INFORMATION SHOWN:
■ ■ ■

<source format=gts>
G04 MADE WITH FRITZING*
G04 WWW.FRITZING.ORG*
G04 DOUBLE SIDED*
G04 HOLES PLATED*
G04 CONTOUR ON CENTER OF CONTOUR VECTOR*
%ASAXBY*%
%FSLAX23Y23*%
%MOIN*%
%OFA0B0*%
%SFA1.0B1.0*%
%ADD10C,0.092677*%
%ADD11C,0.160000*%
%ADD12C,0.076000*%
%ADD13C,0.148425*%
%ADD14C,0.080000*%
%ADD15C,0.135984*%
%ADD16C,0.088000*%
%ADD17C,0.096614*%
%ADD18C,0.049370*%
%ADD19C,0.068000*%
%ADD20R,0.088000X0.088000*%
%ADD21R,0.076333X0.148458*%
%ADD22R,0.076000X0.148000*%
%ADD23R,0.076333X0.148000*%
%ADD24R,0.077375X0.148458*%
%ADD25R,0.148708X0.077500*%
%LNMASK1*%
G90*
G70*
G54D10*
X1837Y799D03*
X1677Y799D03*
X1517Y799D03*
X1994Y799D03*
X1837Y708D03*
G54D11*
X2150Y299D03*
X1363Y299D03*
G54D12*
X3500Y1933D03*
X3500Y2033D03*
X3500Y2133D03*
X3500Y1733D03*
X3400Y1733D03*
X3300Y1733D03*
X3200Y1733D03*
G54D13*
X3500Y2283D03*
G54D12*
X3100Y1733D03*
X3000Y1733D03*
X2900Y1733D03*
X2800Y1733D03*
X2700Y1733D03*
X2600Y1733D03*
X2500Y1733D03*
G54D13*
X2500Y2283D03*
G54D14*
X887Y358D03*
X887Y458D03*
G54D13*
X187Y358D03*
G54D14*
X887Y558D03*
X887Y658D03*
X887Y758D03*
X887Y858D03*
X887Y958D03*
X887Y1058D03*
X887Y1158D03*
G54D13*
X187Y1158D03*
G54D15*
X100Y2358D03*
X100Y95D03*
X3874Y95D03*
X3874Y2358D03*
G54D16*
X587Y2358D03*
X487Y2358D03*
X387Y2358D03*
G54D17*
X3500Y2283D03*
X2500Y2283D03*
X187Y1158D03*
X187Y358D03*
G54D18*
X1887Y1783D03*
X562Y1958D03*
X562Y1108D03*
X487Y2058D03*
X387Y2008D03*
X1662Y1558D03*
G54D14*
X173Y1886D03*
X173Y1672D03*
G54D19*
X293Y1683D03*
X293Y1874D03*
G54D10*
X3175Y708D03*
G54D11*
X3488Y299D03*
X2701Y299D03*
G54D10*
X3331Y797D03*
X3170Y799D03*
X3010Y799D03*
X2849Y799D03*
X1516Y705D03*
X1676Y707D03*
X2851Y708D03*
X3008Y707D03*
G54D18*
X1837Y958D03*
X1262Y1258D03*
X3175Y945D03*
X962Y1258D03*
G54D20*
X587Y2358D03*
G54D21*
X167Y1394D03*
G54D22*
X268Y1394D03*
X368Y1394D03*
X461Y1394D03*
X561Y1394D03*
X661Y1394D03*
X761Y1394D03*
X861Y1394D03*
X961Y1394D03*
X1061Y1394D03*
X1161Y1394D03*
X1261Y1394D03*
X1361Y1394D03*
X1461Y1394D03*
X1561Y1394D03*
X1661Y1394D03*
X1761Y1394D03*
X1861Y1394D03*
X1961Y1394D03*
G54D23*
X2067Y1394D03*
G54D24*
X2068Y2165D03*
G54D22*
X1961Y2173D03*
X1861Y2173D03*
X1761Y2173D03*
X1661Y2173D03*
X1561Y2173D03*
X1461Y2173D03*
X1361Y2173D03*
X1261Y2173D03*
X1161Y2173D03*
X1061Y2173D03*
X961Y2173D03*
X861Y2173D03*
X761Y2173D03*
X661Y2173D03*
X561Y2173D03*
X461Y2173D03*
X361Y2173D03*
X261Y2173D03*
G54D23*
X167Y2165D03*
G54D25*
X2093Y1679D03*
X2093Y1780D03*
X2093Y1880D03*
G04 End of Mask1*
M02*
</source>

■ ■ ■

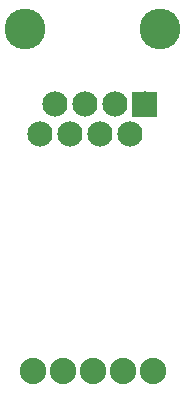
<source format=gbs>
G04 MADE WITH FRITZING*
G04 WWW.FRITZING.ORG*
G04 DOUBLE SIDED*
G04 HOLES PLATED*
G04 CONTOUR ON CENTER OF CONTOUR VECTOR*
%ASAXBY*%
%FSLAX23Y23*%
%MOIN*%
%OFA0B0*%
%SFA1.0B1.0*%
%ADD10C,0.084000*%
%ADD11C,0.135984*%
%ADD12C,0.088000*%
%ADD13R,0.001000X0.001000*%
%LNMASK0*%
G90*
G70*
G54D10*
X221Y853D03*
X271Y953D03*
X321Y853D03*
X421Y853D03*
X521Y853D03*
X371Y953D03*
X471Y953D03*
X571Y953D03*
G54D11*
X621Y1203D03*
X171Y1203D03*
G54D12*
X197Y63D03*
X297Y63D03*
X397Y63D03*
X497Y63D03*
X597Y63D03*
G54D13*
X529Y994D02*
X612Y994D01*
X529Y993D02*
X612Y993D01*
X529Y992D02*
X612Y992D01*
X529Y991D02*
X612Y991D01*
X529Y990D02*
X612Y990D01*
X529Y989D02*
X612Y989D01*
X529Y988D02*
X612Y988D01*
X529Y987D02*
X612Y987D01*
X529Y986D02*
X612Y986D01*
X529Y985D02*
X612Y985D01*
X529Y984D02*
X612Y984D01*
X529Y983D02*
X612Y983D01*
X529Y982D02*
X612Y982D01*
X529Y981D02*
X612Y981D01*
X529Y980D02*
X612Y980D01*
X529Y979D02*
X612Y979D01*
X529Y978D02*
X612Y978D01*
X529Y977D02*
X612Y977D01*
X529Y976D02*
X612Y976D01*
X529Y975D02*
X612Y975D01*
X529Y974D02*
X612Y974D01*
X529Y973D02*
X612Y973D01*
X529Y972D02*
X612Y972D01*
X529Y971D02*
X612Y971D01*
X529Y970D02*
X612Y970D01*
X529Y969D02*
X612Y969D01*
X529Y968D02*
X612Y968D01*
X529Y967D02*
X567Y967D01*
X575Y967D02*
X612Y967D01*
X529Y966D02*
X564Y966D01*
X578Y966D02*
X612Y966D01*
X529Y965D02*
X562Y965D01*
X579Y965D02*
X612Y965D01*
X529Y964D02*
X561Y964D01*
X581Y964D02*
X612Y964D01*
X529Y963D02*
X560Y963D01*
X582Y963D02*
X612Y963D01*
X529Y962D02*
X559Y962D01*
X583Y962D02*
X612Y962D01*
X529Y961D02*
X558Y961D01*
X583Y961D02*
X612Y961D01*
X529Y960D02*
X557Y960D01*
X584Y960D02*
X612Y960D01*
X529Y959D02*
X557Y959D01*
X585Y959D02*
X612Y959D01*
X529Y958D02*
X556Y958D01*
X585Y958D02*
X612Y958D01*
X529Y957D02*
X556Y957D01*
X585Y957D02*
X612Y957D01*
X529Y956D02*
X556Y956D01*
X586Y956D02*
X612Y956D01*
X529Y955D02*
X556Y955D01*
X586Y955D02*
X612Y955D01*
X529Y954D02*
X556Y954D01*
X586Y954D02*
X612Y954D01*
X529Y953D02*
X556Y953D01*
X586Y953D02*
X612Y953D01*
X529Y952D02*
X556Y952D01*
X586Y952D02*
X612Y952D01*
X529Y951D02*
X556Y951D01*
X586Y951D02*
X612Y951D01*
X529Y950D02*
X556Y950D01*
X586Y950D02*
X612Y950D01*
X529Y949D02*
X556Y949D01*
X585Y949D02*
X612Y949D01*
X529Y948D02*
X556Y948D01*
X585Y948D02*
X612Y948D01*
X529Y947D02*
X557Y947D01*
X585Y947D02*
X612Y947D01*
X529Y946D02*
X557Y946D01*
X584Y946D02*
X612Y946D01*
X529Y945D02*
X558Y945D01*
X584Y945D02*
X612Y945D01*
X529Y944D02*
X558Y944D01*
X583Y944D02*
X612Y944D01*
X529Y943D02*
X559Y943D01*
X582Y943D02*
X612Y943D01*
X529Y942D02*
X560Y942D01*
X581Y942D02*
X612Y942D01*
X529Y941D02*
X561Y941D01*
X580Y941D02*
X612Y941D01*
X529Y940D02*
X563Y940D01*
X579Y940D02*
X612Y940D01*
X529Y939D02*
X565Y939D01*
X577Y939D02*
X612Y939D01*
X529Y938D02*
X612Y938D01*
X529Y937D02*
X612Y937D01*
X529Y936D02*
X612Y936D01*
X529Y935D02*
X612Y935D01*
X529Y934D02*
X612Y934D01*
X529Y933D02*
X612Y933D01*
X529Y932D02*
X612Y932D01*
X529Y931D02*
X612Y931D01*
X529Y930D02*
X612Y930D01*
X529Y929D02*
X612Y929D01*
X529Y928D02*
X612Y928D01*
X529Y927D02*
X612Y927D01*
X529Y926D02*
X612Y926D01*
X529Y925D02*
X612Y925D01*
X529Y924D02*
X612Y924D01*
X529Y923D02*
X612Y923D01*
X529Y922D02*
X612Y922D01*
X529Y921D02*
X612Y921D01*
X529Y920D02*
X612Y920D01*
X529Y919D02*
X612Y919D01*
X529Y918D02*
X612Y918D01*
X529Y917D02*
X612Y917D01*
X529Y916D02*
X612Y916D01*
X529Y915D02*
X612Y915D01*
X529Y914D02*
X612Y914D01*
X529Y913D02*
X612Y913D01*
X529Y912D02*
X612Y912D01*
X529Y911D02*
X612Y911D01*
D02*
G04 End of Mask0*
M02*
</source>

■ ■ ■

YOUR ASSIGNMENT: From the material above, set down exactly the lines between the line holding "X887Y858D03*" and the line holding "X173Y1886D03*", inclusive. Include nothing else.

REPLY:
X887Y858D03*
X887Y958D03*
X887Y1058D03*
X887Y1158D03*
G54D13*
X187Y1158D03*
G54D15*
X100Y2358D03*
X100Y95D03*
X3874Y95D03*
X3874Y2358D03*
G54D16*
X587Y2358D03*
X487Y2358D03*
X387Y2358D03*
G54D17*
X3500Y2283D03*
X2500Y2283D03*
X187Y1158D03*
X187Y358D03*
G54D18*
X1887Y1783D03*
X562Y1958D03*
X562Y1108D03*
X487Y2058D03*
X387Y2008D03*
X1662Y1558D03*
G54D14*
X173Y1886D03*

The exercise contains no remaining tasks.